To Gimenez, the mental health unit deputy, a more nuanced approach to mental health issues was a natural part of the job. Before becoming a deputy, she spent 12 hours a day as a dispatcher, keeping calm while guiding callers through their most panicked moments.
The skills she learned in that job — to be patient, to listen carefully to discern what people really need — have served her well in her current role, she said, where she aims to use handcuffs and the Baker Act as little as possible.
“You want to give people their power back,” she said.
What they need to live
In February, the first full month for the expanded mental health unit, teams encountered 161 people, most often during welfare checks or calls about ”emotional distress.” They used the Baker Act 33 times and tallied 53 cases in which they “diverted” people away from it. More than 70 agreed to be connected to mental health services. The Sheriff’s Office did not supply data for recent months, but Gualtieri said the numbers he’d seen for March and April were similar.
Gualtieri won’t know enough to make a decision on the unit’s future until at least the six-month mark, he said.
“But I like what I’m seeing,” he said. “I think it’s making a difference. I know we’re making better decisions.”
From its launch date on Feb. 2 through May 23, the St. Petersburg crisis team tallied more than 1,500 contacts. More than 300 of those were referrals from officers who encountered people they thought would benefit from the team’s expertise, according to the St. Petersburg Police Department, which tracks the data.
More than half of the calls they responded to involved mental health problems or suicide threats; about a quarter were about panhandlers, and the rest were a mixture of neighbor disputes, youth issues and substance abuse.

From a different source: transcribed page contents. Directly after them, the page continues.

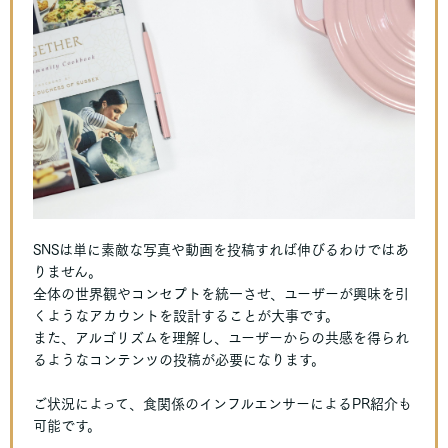
SNSは単に素敵な写真や動画を投稿すれば伸びるわけではあ
りません。
全体の世界観やコンセプトを統一させ、ユーザーが興味を引
くようなアカウントを設計することが大事です。
また、アルゴリズムを理解し、ユーザーからの共感を得られ
るようなコンテンツの投稿が必要になります。
ご状況によって、食関係のインフルエンサーによるPR紹介も
可能です。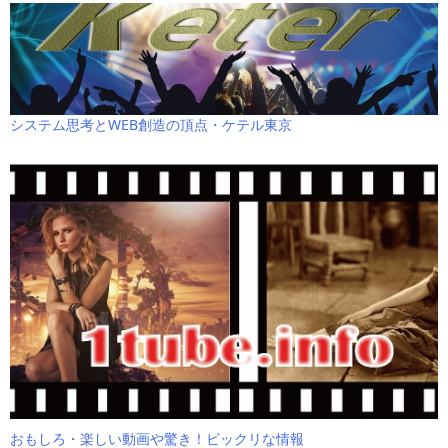
システム思考とWEB創造の頂点・ケテル東京
おもしろ・楽しい動画や驚き！ビックリな情報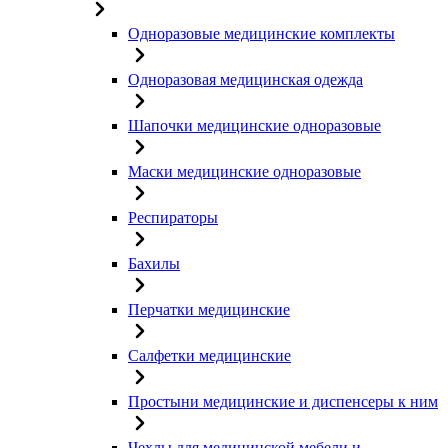
Одноразовые медицинские комплекты
Одноразовая медицинская одежда
Шапочки медицинские одноразовые
Маски медицинские одноразовые
Респираторы
Бахилы
Перчатки медицинские
Салфетки медицинские
Простыни медицинские и диспенсеры к ним
Чехлы для медицинской мебели и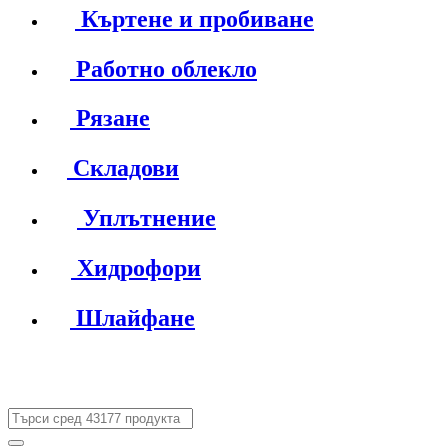
Къртене и пробиване
Работно облекло
Рязане
Складови
Уплътнение
Хидрофори
Шлайфане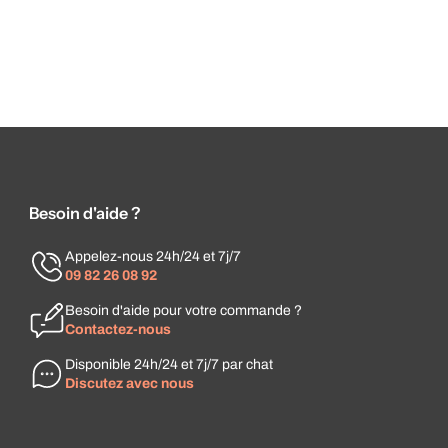
Besoin d'aide ?
Appelez-nous 24h/24 et 7j/7
09 82 26 08 92
Besoin d'aide pour votre commande ?
Contactez-nous
Disponible 24h/24 et 7j/7 par chat
Discutez avec nous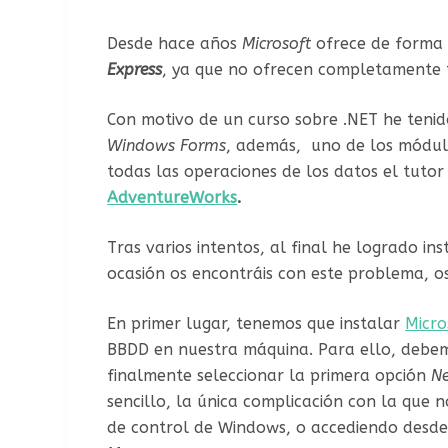
Desde hace años
Microsoft
ofrece de forma 
Express
, ya que no ofrecen completamente t
Con motivo de un curso sobre .NET he tenid
Windows Forms
, además, uno de los módulo
todas las operaciones de los datos el tuto
AdventureWorks
.
Tras varios intentos, al final he logrado in
ocasión os encontráis con este problema, 
En primer lugar, tenemos que instalar
Micro
BBDD en nuestra máquina. Para ello, debem
finalmente seleccionar la primera opción
Ne
sencillo, la única complicación con la que 
de control de Windows, o accediendo desde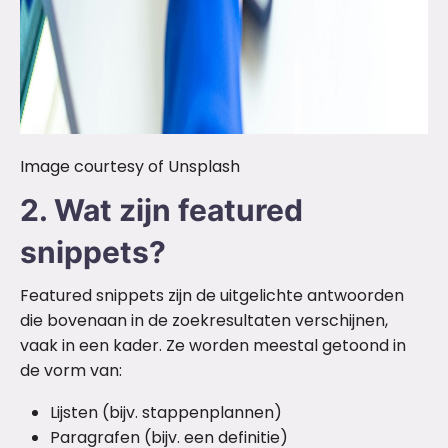
Image courtesy of Unsplash
2. Wat zijn featured
snippets?
Featured snippets zijn de uitgelichte antwoorden
die bovenaan in de zoekresultaten verschijnen,
vaak in een kader. Ze worden meestal getoond in
de vorm van:
Lijsten (bijv. stappenplannen)
Paragrafen (bijv. een definitie)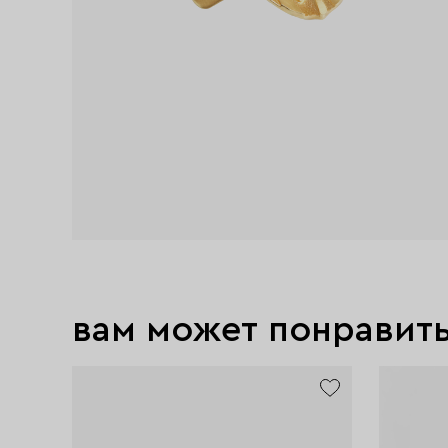
вам может понравит
exclusive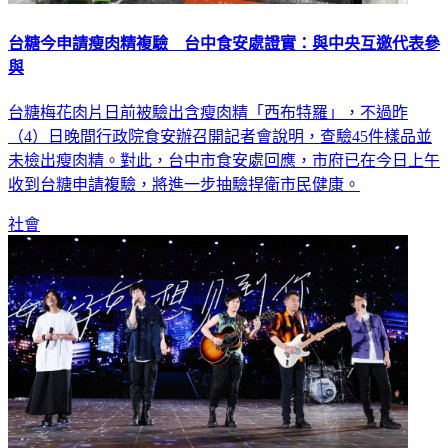
台糖今申請瘦肉精複驗 台中食安處證實：與中央互邀代表參
與
台糖梅花肉片日前被驗出含瘦肉精「西布特羅」，不過昨
（4）日晚間行政院食安辦召開記者會說明，查驗45件樣品並
未檢出瘦肉精。對此，台中市食安處回應，市府已在今日上午
收到台糖申請複驗，將進一步抽驗捍衛市民健康。
社會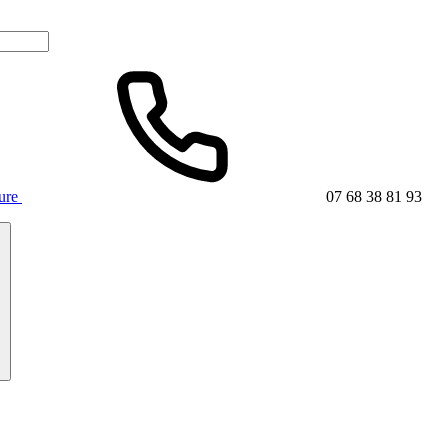
ture
07 68 38 81 93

None turned violent.
The St. Petersburg team’s pilot period ends with the city’s fiscal year at the end of September, but Holloway said in a forum earlier this month that he plans to ask for more funding.

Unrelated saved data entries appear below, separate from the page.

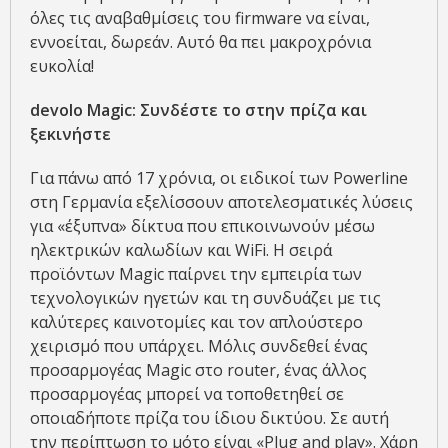
όλες τις αναβαθμίσεις του firmware να είναι,
εννοείται, δωρεάν. Αυτό θα πει μακροχρόνια
ευκολία!
devolo
Magic: Συνδέστε το στην πρίζα και
ξεκινήστε
Για πάνω από 17 χρόνια, οι ειδικοί των Powerline
στη Γερμανία εξελίσσουν αποτελεσματικές λύσεις
για «έξυπνα» δίκτυα που επικοινωνούν μέσω
ηλεκτρικών καλωδίων και WiFi. Η σειρά
προϊόντων Magic παίρνει την εμπειρία των
τεχνολογικών ηγετών και τη συνδυάζει με τις
καλύτερες καινοτομίες και τον απλούστερο
χειρισμό που υπάρχει. Μόλις συνδεθεί ένας
προσαρμογέας Magic στο router, ένας άλλος
προσαρμογέας μπορεί να τοποθετηθεί σε
οποιαδήποτε πρίζα του ίδιου δικτύου. Σε αυτή
την περίπτωση το μότο είναι «Plug and play». Χάρη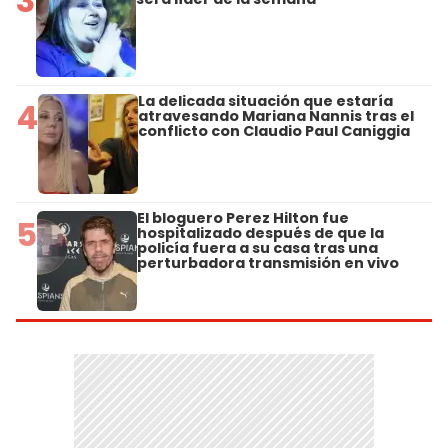
3
La delicada situación que estaría
4
atravesando Mariana Nannis tras el
conflicto con Claudio Paul Caniggia
El bloguero Perez Hilton fue
5
hospitalizado después de que la
policía fuera a su casa tras una
perturbadora transmisión en vivo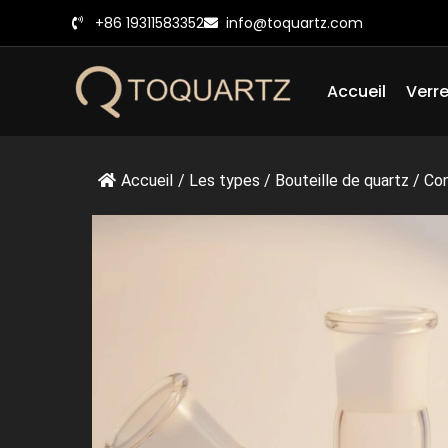
Skip
+86 19311583352
info@toquartz.com
to
content
Accueil
Verre
Accueil
/
Les types
/
Bouteille de quartz
/
Con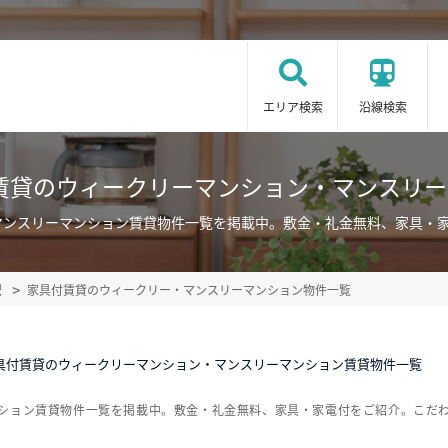
エリア検索
沿線検索
賃貸のウィークリーマンション・マンスリ
マンスリーマンション賃貸物件一覧を掲載中。敷金・礼金無料、家具・
駅
家具付賃貸のウィークリー・マンスリーマンション物件一覧
具付賃貸のウィークリーマンション・マンスリーマンション賃貸物件一覧
ンション賃貸物件一覧を掲載中。敷金・礼金無料、家具・家電付をご紹介。こだ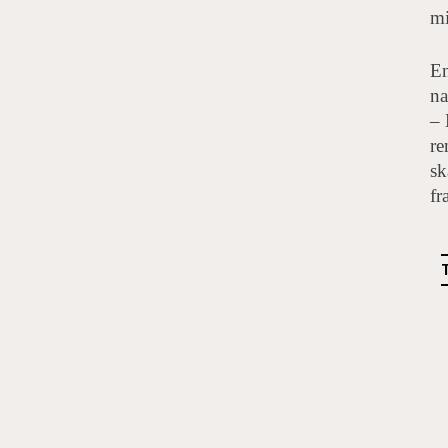
mi
En
na
– 
re
sk
fr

“We’re just waiting now for the City Council approval to continue, maybe multi-year,” he said. “We want to move forward with this program.”
Should the program keep going, the people getting the team’s services a year from now may be a totally different group than today’s clients. The team may work with people over a span of two days to two months, Atchison said, but they won’t become permanent case managers. Their goal is to act as a bridge to a more stable place, where someone has medication, a therapist, regular food and housing — what they need to live.

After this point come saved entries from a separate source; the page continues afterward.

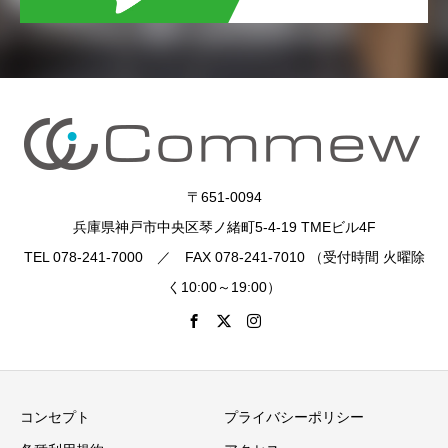
〒651-0094
兵庫県神戸市中央区琴ノ緒町5-4-19 TMEビル4F
TEL 078-241-7000 ／ FAX 078-241-7010 （受付時間 火曜除
く10:00～19:00）
コンセプト
プライバシーポリシー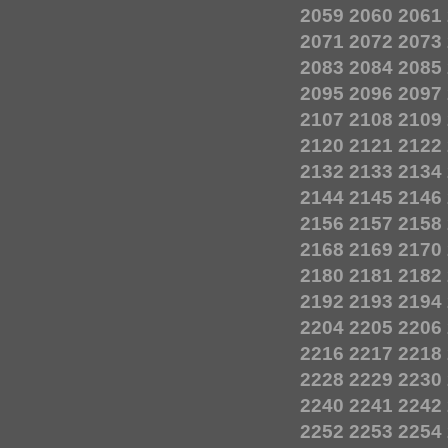
2059
2060
2061
2071
2072
2073
2083
2084
2085
2095
2096
2097
2107
2108
2109
2120
2121
2122
2132
2133
2134
2144
2145
2146
2156
2157
2158
2168
2169
2170
2180
2181
2182
2192
2193
2194
2204
2205
2206
2216
2217
2218
2228
2229
2230
2240
2241
2242
2252
2253
2254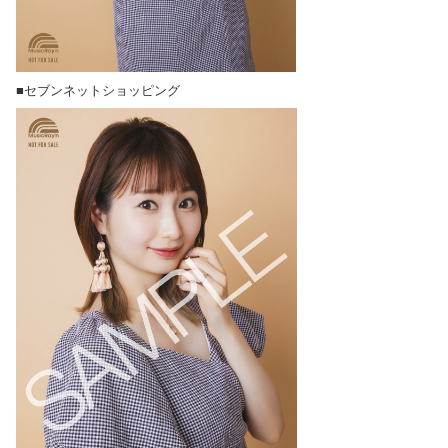
■セブンネットショッピング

“We want to restore individuals back to their level of functioning prior to crisis,” Atchison said one recent morning, as he and DiRaimo headed to a follow-up visit with a man who had recently been examined under the Baker Act.
The days after people are released from the hospital can be the most challenging. They may have a fresh diagnosis and prescription but typically have no more support than before. That can leave them vulnerable or overwhelmed, Atchison noted.
“Hell,” he added, “99 percent of the time, discharge paperwork’s left in the car.”
He and DiRaimo found 44-year-old Jason Sharp sitting in a camp chair outside his second-floor apartment. DiRaimo climbed the stairs and crouched in front of him, and they quickly settled into an easy conversation.
“Are you feeling better than you were when I saw you last time?” she asked.
“A little bit,” he said.
He talked about his financial struggles — he’d worked in landscaping, he said, but his driver’s license was suspended, and it was hard to keep a job without one. DiRaimo said she’d researched his neighborhood and found a church and a library nearby, and she wondered if he’d find either helpful. If he could find a job but needed a ride, she’d help with that, too.
Sharp said he’d been subjected to the Baker Act before, a couple of years earlier, and though he was released with a stack of phone numbers for community resources, his depression made the task of calling them overwhelming.
He looked at DiRaimo, a slight smile hovering on his face. He seemed surprised, or relieved.
“I honestly thought I’d never see you guys again,” he said.